(Reading text)
• • • • •
Arduino Coding Style
Introduction
Writing code is not just about making it work; it's about making it readable, maintainable, and consistent. A good coding style is especially important in Arduino projects, which can grow from simple prototypes to complex systems. This guide covers the essential style practices that will help you write better Arduino code from day one.
Whether you're a beginner just starting out or an experienced programmer adapting to the Arduino environment, following these coding style guidelines will make your code more professional and easier to work with.
Why Coding Style Matters
Before diving into the specific style rules, let's understand why coding style is crucial:
- Readability: Well-formatted code is easier to read and understand
- Maintainability: When you revisit your code months later, good style will help you understand what you did
- Collaboration: Others can more easily understand and contribute to your code
- Error Prevention: Consistent formatting helps spot logical errors and bugs
Naming Conventions
Variable Naming
In Arduino programming, using descriptive and consistent variable names is essential.
// Poor naming
int x = 0;
int t = 0;
int btnPin = 7;
// Better naming
int ledState = LOW;
unsigned long previousMillis = 0;
const int buttonPin = 7;
Rules for Good Variable Names
- Use camelCase for variables (first word lowercase, subsequent words capitalized)
- Use ALL_CAPS for constants (with underscores between words)
- Be specific and descriptive
- Prefix boolean variables with "is" or "has"
- Use consistent plural forms for arrays or collections
// Constants
const int LED_PIN = 13;
const long BLINK_INTERVAL = 1000;
// Regular variables
int sensorValue = 0;
float temperatureReading = 0.0;
// Booleans
bool isButtonPressed = false;
bool hasReceivedData = false;
// Arrays
int sensorValues[3] = {0, 0, 0};
Code Structure and Organization
File Organization
A well-structured Arduino sketch typically follows this pattern:
/*
* Project: Temperature Monitor
* Author: Your Name
* Date: March 12, 2025
* Description: Monitors temperature and displays on LCD
*/
// Include necessary libraries
#include <LiquidCrystal.h>
// Define constants
const int TEMP_SENSOR_PIN = A0;
const int LCD_RS = 12;
const int LCD_EN = 11;
// ... more constants
// Global variables
float currentTemperature = 0.0;
LiquidCrystal lcd(LCD_RS, LCD_EN, 5, 4, 3, 2);
// Function declarations (if needed)
• • • • •
(Material)
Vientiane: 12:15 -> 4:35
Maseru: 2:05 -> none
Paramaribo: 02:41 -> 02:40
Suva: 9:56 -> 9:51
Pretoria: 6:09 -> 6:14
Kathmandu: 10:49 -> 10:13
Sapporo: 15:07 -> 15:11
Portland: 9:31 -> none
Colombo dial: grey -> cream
• • • • •
(Exercises to complete)
(1) Name every reason the Arduino style guide gives for why coding style matters, using the label the guide assigns to each.
(2) According to the Arduino style guide, with which words should boolean variable names begin?
(3) From the Arduino style guide, copy out the passage starting at "Whether you're a" and ending at "to work with.".

(Answers given)
(1) Readability, Maintainability, Collaboration, Error Prevention

(2) "is" or "has"

(3)
Whether you're a beginner just starting out or an experienced programmer adapting to the Arduino environment, following these coding style guidelines will make your code more professional and easier to work with.